» Selected excerpt:
:::::
When I saw the movie, I couldn’t really tell
what had been changed. It had been at least two, if not three, years
since I read it and details of even the most enjoyed books fade. But it
seemed as it the movie stayed true to the book. The only thing to do was
to re-read the book. So I just did.
Certainly, plot lines are streamlined.
Scenes are omitted, characters are marginalized or dropped
altogether.That happens with nearly any adaptation. But the movie Gone
Girl is a very faithful adaptation that has minor changes to the story
but nothing major. The ending of the movie is faithful to the ending of
the novel with some small tweaks.
Like what? Nope – can’t tell you that.
What I can tell you is that what is missing
from the movie is the joy of reading her writing. Crimminy, that woman
can write sentences that astonish, that end up in unexpected places.
Chandler wrote that Hammett’s strength was that he wrote scenes that
never before had been written. Flynn does that but also writes sentences
that have never before been written.
So do go see Gone Girl. Great movie, great cast, very well crafted by very talented people. But read the book first.— JB
June 2012 Indie Next List
“Told from the alternating perspectives of Amy and Nick whose marriage is falling apart in small-town Missouri, this is first a story of perfect young love in Manhattan, followed by its slow disintegration after both partners lose their jobs and move to Nick's hometown to help his family through his mother's terminal illness. When Amy disappears, who is innocent and who is guilty? Slowly, each spouse's lies and deceptions are laid bare until the real foundation of their relationship is revealed. A tale reminiscent of Scott Turow, with a veneer of crazy all its own!”
— Susan Taylor, Book House of Stuyvesant Plaza, Albany, NY
The #1 "New York Times" Bestseller
On a warm summer morning in North Carthage, Missouri, it is Nick and Amy Dunne's fifth wedding anniversary. Presents are being wrapped and reservations are being made when Nick's clever and beautiful wife disappears. Husband-of-the-Year Nick isn t doing himself any favors with cringe-worthy daydreams about the slope and shape of his wife's head, but passages from Amy's diary reveal the alpha-girl perfectionist could have put anyone dangerously on edge.Under mounting pressure from the police and the media as well as Amy's fiercely doting parents the town golden boy parades an endless series of lies, deceits, and inappropriate behavior. Nick is oddly evasive, and he's definitely bitter but is he really a killer?
About the Author
GILLIAN FLYNN is the author of the runaway hit "Gone Girl," an international sensation that has spent more than seventy-five weeks on the "New York Times" bestseller list. Her work has been published in forty languages." Gone Girl" is soon to be a major motion picture from Twentieth Century Fox. Flynn s previous novels, "Dark Places" and Dagger Award winner "Sharp Objects," were also "New York Times" bestsellers. A former writer and critic for "Entertainment Weekly," she lives in Chicago with her husband and son."
:::::
» Directions for this task: Write out everything from "Scenes are omitted, characters" down to "some small tweaks." from the Gone Girl text, word for word.
:::::
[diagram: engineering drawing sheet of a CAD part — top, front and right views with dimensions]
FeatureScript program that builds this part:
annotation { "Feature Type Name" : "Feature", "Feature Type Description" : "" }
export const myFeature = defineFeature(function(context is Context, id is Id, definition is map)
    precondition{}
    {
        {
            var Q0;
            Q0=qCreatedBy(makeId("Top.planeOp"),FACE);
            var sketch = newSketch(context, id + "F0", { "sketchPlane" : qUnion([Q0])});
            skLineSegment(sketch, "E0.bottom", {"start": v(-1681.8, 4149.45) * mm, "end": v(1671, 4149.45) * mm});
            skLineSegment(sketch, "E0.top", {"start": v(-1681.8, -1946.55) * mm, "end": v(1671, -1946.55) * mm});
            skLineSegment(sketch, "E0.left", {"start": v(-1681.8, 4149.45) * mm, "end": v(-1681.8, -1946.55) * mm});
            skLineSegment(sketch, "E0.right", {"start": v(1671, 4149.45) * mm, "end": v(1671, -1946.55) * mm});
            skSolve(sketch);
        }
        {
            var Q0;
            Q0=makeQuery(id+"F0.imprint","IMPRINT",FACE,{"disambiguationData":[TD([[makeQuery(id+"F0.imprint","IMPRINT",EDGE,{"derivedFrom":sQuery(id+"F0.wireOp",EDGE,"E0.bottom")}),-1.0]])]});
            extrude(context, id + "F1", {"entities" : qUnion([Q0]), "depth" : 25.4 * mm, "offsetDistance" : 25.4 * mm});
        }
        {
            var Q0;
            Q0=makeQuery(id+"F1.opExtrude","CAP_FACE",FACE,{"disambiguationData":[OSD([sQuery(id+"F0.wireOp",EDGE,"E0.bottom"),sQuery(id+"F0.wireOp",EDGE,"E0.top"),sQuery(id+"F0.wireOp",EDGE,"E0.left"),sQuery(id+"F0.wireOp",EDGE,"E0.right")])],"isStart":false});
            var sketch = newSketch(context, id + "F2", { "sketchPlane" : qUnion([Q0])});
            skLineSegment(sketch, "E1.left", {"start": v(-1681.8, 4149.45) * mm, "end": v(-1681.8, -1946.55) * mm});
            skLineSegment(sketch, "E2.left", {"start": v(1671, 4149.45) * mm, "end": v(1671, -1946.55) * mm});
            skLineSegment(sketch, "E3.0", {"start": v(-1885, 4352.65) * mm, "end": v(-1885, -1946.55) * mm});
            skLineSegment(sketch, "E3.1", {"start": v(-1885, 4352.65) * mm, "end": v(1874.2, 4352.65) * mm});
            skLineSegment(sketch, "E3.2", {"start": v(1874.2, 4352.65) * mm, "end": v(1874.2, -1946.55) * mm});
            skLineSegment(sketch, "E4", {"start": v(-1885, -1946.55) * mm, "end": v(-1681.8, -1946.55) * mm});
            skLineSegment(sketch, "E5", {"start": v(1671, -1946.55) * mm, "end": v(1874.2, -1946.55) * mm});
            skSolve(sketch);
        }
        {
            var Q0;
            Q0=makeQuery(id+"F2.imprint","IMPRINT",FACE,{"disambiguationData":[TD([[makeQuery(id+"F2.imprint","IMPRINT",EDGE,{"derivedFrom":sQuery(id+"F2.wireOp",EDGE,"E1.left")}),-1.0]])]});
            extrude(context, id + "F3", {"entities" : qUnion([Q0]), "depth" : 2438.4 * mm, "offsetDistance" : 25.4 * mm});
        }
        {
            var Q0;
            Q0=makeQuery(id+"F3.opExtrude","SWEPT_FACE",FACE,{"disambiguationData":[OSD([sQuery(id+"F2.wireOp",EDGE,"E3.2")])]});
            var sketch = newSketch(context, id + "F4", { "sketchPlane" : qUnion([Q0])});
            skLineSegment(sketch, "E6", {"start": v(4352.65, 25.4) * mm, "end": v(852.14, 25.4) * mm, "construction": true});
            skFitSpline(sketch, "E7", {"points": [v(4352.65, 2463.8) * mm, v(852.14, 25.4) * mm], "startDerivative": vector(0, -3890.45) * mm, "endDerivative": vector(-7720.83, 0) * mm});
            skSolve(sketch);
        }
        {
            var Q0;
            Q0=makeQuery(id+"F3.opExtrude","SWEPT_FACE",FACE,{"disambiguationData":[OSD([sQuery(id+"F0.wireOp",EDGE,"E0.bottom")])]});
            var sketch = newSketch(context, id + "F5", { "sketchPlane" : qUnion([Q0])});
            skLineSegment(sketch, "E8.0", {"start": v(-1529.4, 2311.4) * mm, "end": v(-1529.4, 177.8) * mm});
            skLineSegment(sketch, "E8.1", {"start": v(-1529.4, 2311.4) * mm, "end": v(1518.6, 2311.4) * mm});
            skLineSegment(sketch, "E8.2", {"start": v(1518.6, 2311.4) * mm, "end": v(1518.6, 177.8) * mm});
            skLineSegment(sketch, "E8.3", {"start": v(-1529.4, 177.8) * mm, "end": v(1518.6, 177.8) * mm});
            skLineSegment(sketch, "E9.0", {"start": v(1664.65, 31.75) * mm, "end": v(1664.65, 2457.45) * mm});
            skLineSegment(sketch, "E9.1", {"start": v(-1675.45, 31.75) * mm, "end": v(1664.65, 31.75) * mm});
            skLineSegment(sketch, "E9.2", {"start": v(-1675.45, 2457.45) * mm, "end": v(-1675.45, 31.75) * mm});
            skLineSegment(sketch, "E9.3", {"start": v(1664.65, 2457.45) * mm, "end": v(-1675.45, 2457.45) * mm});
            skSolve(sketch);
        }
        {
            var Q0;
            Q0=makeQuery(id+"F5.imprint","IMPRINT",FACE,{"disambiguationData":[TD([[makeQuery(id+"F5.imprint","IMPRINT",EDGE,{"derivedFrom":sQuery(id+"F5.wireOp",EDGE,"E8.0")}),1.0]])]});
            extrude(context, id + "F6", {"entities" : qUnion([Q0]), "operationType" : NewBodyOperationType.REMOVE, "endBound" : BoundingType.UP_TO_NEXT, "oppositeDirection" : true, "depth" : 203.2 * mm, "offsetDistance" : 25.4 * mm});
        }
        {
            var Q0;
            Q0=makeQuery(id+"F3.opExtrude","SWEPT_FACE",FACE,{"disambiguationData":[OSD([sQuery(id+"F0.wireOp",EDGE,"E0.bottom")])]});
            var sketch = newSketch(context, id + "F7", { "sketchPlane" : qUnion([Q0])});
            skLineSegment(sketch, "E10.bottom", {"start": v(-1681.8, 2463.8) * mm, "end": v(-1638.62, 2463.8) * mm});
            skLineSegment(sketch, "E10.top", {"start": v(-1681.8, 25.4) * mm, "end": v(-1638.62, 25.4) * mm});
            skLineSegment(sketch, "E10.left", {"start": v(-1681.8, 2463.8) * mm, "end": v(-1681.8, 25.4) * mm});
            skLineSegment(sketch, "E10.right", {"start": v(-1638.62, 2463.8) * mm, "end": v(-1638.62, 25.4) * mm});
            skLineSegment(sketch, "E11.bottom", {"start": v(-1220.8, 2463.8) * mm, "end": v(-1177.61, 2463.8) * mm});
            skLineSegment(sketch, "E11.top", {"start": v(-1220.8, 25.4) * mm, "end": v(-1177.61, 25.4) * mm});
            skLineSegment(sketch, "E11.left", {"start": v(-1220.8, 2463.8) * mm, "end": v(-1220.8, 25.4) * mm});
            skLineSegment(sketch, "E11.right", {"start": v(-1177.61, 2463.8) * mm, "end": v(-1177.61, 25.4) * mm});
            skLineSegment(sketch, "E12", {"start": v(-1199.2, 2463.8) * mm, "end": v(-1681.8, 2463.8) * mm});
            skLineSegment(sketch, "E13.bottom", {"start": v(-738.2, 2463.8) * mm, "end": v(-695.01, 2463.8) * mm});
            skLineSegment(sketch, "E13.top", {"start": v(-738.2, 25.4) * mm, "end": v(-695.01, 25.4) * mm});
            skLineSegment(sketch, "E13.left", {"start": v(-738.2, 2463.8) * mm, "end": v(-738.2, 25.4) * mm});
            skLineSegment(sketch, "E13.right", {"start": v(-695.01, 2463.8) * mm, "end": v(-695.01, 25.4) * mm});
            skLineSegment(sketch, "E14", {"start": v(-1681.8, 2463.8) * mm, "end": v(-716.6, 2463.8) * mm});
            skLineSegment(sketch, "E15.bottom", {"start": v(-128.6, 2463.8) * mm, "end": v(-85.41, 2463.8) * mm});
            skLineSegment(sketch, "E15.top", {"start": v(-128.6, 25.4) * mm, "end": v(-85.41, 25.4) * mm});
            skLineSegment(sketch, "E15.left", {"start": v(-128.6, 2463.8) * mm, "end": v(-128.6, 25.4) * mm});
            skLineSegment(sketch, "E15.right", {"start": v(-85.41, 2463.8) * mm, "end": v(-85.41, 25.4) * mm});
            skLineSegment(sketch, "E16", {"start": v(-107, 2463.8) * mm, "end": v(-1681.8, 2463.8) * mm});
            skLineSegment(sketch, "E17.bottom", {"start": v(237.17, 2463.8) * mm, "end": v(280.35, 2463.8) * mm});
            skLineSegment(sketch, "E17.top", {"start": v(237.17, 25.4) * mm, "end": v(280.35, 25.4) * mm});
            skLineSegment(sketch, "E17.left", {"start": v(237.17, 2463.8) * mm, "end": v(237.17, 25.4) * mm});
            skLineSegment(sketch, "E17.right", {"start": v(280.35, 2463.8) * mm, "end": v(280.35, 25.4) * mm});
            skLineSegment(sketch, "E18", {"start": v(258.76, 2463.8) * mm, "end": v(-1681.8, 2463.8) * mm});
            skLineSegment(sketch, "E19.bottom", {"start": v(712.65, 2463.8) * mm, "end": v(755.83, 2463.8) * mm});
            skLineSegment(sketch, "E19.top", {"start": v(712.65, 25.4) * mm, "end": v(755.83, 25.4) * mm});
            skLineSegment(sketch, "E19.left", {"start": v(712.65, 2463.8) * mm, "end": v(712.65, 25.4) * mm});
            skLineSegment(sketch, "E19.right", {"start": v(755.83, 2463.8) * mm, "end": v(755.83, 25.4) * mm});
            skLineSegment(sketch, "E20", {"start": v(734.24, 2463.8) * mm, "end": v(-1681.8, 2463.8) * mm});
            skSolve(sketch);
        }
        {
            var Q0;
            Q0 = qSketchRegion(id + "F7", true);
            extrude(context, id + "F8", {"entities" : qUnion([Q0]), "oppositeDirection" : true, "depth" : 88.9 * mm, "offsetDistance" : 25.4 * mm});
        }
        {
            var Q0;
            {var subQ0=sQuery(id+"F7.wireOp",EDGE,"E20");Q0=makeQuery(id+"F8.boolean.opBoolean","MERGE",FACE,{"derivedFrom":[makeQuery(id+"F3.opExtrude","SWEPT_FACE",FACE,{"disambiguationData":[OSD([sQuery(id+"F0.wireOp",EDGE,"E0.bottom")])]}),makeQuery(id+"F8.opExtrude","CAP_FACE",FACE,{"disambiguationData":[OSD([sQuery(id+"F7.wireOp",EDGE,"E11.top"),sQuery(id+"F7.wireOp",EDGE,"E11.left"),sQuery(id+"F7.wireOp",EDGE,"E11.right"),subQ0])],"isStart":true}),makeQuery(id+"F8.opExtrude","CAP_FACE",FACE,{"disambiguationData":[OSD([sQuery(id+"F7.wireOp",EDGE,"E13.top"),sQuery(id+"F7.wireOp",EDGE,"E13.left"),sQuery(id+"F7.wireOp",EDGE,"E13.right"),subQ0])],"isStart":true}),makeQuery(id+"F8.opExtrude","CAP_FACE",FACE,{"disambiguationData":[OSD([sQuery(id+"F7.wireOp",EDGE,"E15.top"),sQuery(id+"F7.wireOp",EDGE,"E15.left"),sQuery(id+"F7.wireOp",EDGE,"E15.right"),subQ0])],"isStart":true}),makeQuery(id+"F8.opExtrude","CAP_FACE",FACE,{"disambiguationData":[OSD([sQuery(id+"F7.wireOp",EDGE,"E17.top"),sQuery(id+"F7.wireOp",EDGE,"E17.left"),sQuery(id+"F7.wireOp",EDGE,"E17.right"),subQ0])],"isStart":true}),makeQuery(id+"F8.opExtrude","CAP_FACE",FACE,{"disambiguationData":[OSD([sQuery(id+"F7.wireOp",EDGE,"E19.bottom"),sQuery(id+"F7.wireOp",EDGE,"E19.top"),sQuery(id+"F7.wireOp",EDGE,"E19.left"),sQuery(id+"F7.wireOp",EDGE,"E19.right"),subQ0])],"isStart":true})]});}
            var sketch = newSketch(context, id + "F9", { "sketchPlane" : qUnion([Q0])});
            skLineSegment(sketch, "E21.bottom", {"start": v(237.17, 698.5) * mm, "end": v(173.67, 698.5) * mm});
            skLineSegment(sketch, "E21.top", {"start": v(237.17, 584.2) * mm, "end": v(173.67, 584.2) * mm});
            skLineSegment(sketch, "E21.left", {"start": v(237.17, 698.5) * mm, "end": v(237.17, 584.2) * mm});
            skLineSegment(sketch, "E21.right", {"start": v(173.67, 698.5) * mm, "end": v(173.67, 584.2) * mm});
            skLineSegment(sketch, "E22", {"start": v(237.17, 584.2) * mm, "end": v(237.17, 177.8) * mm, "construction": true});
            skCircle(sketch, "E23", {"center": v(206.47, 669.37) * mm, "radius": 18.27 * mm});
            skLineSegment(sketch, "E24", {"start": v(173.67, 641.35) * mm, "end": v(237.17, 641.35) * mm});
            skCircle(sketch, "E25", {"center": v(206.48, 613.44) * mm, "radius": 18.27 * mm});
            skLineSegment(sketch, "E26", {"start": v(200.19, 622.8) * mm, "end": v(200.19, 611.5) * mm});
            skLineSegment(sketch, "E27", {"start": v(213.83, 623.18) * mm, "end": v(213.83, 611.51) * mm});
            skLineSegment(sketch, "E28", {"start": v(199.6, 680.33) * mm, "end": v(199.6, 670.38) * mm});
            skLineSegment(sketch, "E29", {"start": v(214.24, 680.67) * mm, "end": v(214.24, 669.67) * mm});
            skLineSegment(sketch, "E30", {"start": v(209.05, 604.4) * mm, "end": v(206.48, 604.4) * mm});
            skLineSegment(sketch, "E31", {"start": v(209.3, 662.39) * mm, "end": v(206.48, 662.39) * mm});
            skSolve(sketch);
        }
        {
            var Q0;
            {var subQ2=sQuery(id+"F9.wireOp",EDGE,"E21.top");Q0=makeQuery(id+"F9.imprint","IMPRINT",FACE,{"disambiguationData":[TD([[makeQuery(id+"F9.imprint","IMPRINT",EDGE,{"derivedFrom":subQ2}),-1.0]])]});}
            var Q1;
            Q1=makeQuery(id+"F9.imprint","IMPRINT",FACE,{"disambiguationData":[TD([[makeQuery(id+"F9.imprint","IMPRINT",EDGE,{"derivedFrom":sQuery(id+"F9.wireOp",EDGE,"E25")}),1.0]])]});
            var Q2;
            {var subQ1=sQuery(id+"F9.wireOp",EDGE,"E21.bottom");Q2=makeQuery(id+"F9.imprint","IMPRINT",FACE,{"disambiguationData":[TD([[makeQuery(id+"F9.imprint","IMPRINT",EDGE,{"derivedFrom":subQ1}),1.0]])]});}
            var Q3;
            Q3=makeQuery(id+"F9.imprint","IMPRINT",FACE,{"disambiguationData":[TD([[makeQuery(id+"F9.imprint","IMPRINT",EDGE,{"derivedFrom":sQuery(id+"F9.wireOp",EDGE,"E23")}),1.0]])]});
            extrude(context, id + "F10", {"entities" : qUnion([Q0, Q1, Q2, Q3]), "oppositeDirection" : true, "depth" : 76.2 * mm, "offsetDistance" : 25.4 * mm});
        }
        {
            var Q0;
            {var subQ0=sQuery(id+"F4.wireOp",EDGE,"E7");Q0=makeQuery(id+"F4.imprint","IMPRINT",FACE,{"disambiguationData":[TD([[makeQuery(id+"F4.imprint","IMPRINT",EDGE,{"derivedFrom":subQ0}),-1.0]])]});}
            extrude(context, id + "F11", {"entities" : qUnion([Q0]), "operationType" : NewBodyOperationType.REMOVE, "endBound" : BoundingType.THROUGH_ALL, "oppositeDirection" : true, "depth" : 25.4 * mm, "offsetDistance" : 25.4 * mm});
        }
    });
:::::
» Final answer:
Scenes are omitted, characters are marginalized or dropped
altogether.That happens with nearly any adaptation. But the movie Gone
Girl is a very faithful adaptation that has minor changes to the story
but nothing major. The ending of the movie is faithful to the ending of
the novel with some small tweaks.